Escherichia coli bacteria usually live in the intestines of people and animals. Most varieties of E. coli are completely harmless or cause a rather brief diarrhea. But a few particularly nasty strains, such as E. coli O157:H7, can sometimes cause severe abdominal cramps, bloody diarrhea and vomiting. You may be exposed to E. coli from contaminated water or food — especially raw vegetables and undercooked ground meet. Healthy adults usually recover from infection with E. coli O157:H7 within a week, but young children and older adults have a much greater risk of developing a life-threatening form of kidney failure called hemolytic uremic syndrome.
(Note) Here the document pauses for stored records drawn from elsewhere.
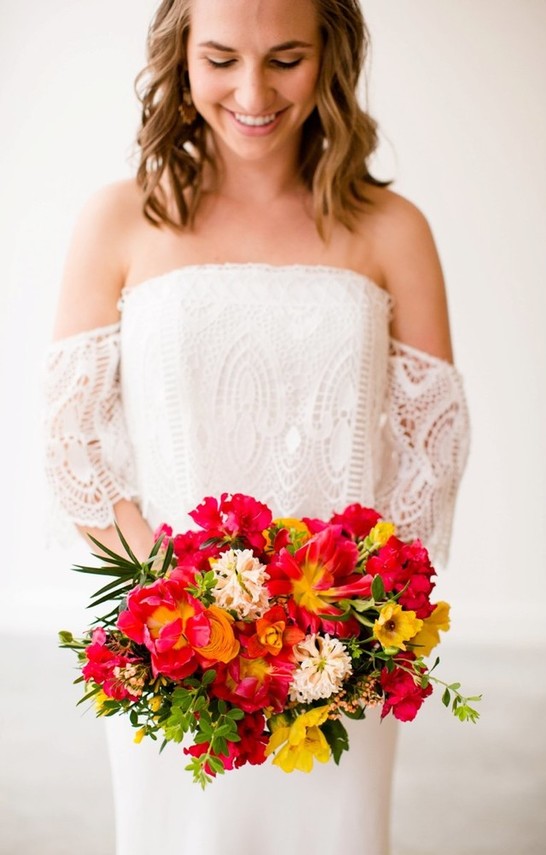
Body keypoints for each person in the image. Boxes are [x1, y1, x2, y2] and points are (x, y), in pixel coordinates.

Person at [44, 0, 470, 853]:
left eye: (285, 58)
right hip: (172, 642)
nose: (252, 90)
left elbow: (432, 449)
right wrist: (174, 595)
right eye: (221, 58)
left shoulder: (394, 229)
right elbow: (71, 439)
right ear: (181, 58)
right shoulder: (120, 219)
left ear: (331, 58)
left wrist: (352, 620)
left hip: (340, 657)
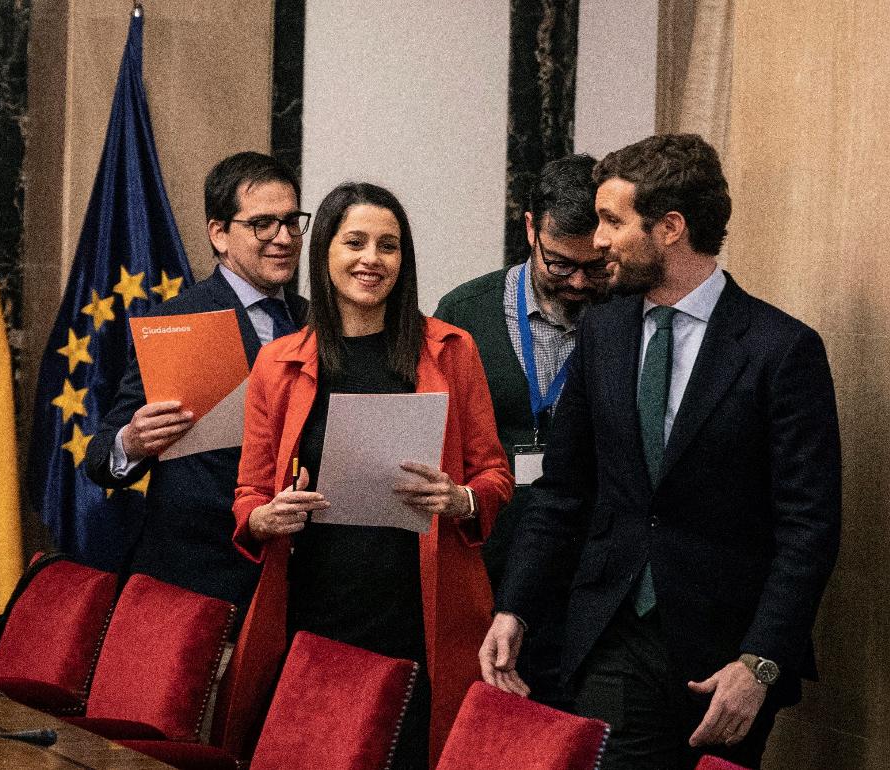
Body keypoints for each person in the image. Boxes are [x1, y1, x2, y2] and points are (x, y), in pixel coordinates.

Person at [479, 134, 841, 769]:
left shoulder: (780, 350)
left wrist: (759, 662)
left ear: (671, 228)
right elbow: (565, 490)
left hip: (726, 656)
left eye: (614, 221)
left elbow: (808, 526)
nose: (597, 241)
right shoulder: (604, 330)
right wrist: (515, 607)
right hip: (614, 630)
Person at [231, 182, 513, 769]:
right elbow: (249, 495)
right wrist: (264, 515)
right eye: (354, 242)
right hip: (313, 601)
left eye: (389, 246)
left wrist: (461, 498)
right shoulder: (278, 362)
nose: (372, 259)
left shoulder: (451, 350)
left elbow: (494, 473)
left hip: (418, 605)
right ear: (324, 253)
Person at [85, 151, 310, 607]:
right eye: (263, 224)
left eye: (292, 221)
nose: (283, 238)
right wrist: (133, 442)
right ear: (219, 234)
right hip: (201, 577)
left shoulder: (317, 322)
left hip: (299, 581)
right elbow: (100, 458)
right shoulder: (177, 321)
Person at [434, 153, 609, 710]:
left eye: (594, 266)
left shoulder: (626, 316)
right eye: (558, 265)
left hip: (587, 570)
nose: (579, 281)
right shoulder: (465, 313)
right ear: (530, 227)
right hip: (487, 559)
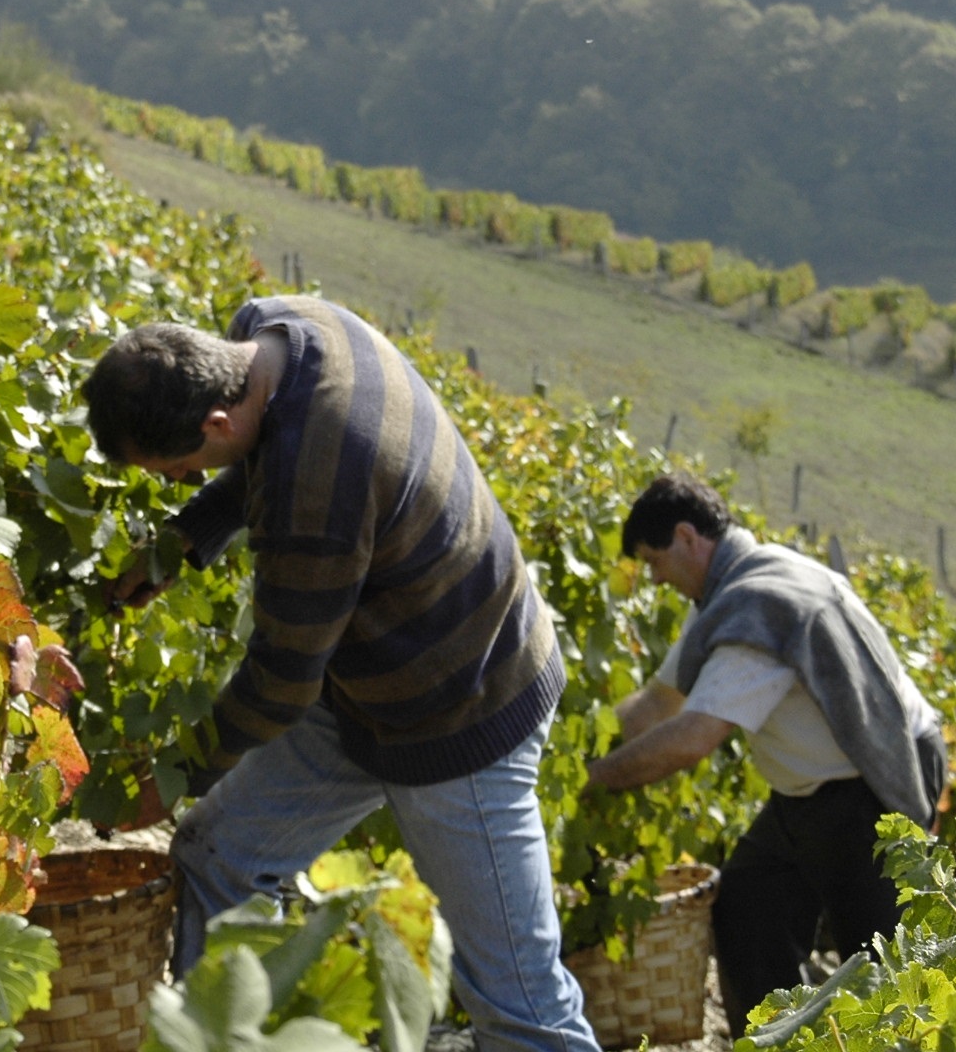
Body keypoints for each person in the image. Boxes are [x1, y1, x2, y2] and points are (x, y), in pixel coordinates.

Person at [81, 297, 598, 1052]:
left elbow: (283, 680)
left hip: (465, 709)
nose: (180, 479)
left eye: (177, 469)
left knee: (521, 1007)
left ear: (214, 426)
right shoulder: (276, 328)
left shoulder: (317, 483)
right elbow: (264, 450)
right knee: (217, 858)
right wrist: (191, 532)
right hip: (364, 689)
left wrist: (176, 775)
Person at [585, 474, 946, 1036]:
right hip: (809, 793)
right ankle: (780, 1044)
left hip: (872, 789)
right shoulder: (732, 591)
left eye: (654, 561)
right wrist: (584, 742)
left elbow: (691, 737)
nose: (654, 578)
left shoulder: (762, 608)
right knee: (748, 911)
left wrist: (595, 778)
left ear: (686, 537)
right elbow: (659, 702)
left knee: (885, 976)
Here is what you need to know about E. Coli symptoms.
Early symptoms of E. coli O157:H7
The early symptoms of E. coli O157:H7 infections usually appear about three to five days after a person ingests the bacteria and they include:
- Stomach cramps
- Diarrhea that often is bloody
- Fever of about 100 F to 101 F
- Loss of appetite
Later symptoms E. coli O157:H7 infections
The majority of people that are infected resolve the infection without antibiotics in about five to seven days. However, some people (especially children under the age of 5 and the elderly) develop more severe symptoms, and these people usually require hospitalization and various forms of treatment. These patients develop the usual early symptoms listed above, but do not resolve the infection eventually. They develop symptoms that last longer and, if not treated immediately, the infection may lead to disability or even death in severe cases.
Later symptoms of E. coli infections may include some of the following symptoms:
- Hemorrhagic diarrhea
- Pale skin color
- Severe dehydration
- Severe abdominal pains
- Easy bruising
- Shortness of breath
- Kidney failure
E. coli can affect anyone who is exposed to the bacteria. But some people are more likely to develop problems than are others. Risk factors include:
- Age. Young children and older adults are at much higher risk of experiencing the infection caused by E. coli and more-serious complications.
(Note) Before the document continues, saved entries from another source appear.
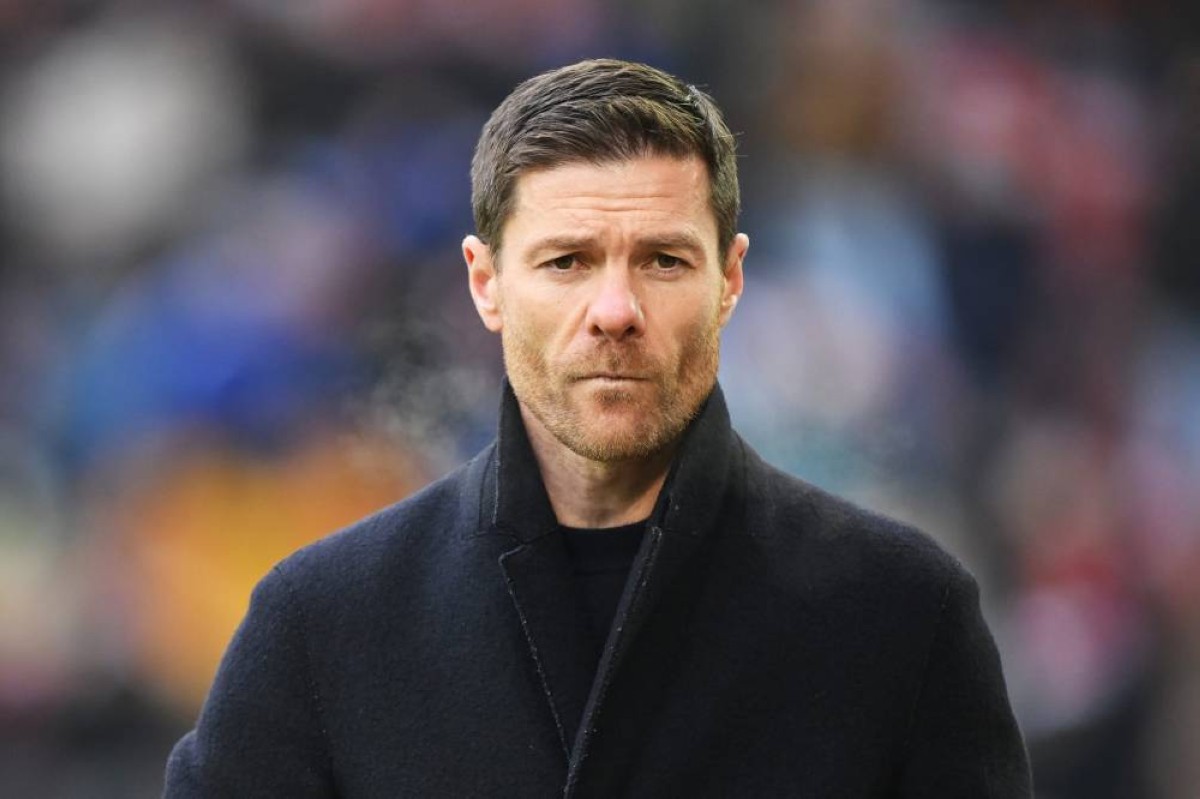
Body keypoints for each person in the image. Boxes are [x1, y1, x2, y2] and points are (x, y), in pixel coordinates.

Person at [165, 58, 1032, 797]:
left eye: (663, 260)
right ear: (485, 283)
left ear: (730, 280)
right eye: (567, 261)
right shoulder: (321, 625)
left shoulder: (902, 616)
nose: (615, 309)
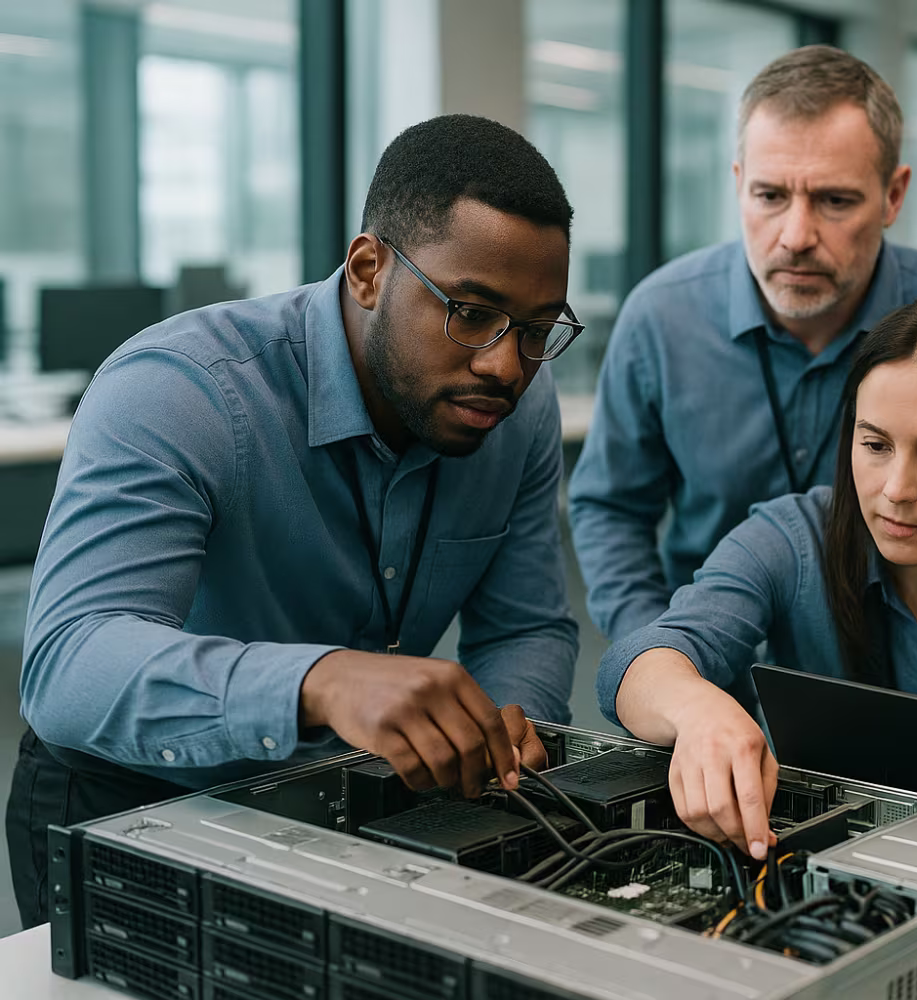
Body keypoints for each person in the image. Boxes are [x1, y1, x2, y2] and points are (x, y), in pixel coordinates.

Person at [7, 115, 584, 929]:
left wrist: (504, 721)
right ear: (368, 271)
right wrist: (318, 679)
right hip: (129, 795)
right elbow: (70, 667)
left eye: (536, 329)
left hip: (351, 795)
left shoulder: (515, 414)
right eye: (471, 312)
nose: (504, 363)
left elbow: (527, 623)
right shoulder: (181, 389)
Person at [568, 45, 917, 643]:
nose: (796, 236)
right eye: (770, 196)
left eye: (835, 201)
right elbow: (612, 511)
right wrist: (660, 658)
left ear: (893, 195)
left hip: (914, 677)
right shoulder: (662, 315)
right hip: (716, 660)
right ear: (738, 186)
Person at [600, 291, 917, 860]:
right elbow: (639, 662)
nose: (896, 489)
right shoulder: (789, 539)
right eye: (874, 445)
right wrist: (698, 707)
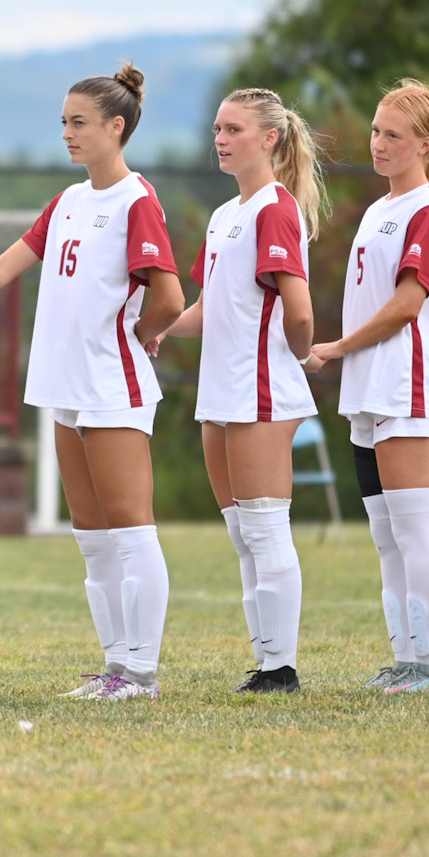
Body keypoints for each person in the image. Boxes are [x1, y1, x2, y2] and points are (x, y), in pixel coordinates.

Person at [0, 64, 184, 701]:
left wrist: (140, 334)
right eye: (63, 123)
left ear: (116, 127)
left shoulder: (137, 200)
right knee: (92, 534)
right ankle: (114, 667)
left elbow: (169, 296)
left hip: (112, 384)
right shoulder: (69, 202)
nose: (68, 134)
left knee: (130, 528)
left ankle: (142, 673)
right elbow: (4, 265)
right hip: (66, 387)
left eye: (79, 123)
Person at [159, 88, 326, 694]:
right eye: (217, 130)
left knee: (263, 526)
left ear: (270, 138)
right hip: (221, 390)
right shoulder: (225, 215)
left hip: (261, 389)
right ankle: (264, 660)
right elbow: (205, 308)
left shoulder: (274, 209)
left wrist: (299, 353)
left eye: (234, 130)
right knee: (240, 532)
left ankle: (280, 668)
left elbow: (298, 310)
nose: (221, 140)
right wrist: (141, 323)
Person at [305, 78, 429, 695]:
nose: (378, 144)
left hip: (405, 384)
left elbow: (407, 304)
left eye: (393, 135)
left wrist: (338, 348)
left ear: (425, 143)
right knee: (385, 533)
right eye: (375, 131)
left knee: (414, 528)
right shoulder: (376, 210)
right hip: (368, 387)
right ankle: (404, 658)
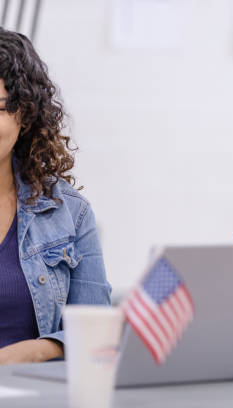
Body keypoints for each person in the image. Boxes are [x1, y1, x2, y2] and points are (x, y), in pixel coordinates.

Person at [0, 28, 111, 363]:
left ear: (26, 115)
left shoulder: (70, 213)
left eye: (0, 108)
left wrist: (29, 352)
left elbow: (98, 330)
- Weakened immune systems. People who have weakened immune systems — from AIDS or drugs to treat cancer or prevent the rejection of organ transplants — are much more likely to become ill from ingesting E. coli.
- Eating certain types of food. Riskier foods include undercooked hamburgers, unpasteurized milk, apple juice as well as soft cheeses made from raw milk.
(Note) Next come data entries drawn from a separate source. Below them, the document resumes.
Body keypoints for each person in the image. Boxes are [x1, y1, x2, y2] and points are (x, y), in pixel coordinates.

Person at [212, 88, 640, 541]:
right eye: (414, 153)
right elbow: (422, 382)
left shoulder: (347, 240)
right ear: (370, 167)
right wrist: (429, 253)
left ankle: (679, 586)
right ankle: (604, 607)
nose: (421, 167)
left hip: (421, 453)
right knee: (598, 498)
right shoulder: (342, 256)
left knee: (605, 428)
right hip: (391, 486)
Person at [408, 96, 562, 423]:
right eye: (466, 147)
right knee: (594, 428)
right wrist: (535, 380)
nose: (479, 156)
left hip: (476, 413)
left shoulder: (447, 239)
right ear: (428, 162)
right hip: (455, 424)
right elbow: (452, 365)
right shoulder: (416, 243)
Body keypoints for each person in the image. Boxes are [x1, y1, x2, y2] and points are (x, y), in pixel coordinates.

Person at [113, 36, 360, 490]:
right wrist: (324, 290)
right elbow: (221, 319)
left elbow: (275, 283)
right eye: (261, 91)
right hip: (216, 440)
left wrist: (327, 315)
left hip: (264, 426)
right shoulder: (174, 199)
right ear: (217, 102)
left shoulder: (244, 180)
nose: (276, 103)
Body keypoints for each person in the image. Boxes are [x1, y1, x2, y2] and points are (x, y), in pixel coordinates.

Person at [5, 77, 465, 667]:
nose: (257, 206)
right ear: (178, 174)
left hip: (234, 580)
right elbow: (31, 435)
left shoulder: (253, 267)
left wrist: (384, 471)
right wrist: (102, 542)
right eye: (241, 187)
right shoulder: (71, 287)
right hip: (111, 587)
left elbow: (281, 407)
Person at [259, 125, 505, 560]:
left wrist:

- Time of year. Though it's not entirely clear why, the majority of E. coli infections in the U.S. occur from June through September.
- Decreased stomach acid levels. Stomach acid offers some protection against E. coli. If you take medications to reduce your levels of stomach acid, you may increase your risk of an E. coli infection.
In most cases, home care is all that’s usually required to treat an E. coli infection. Do your best to drink plenty of water, get lots of rest, and keep an eye for more severe symptoms that require immediate help. If you have bloody diarrhea or fever, check with your doctor before taking any antidiarrheal medications. Also, you should always check with your pediatrician before giving medications to infants or children. If dehydration is a concern, your doctor may order hospitalization and intravenous fluids. Most people show improvement within five to seven days after the onset of an infection, and make a full recovery.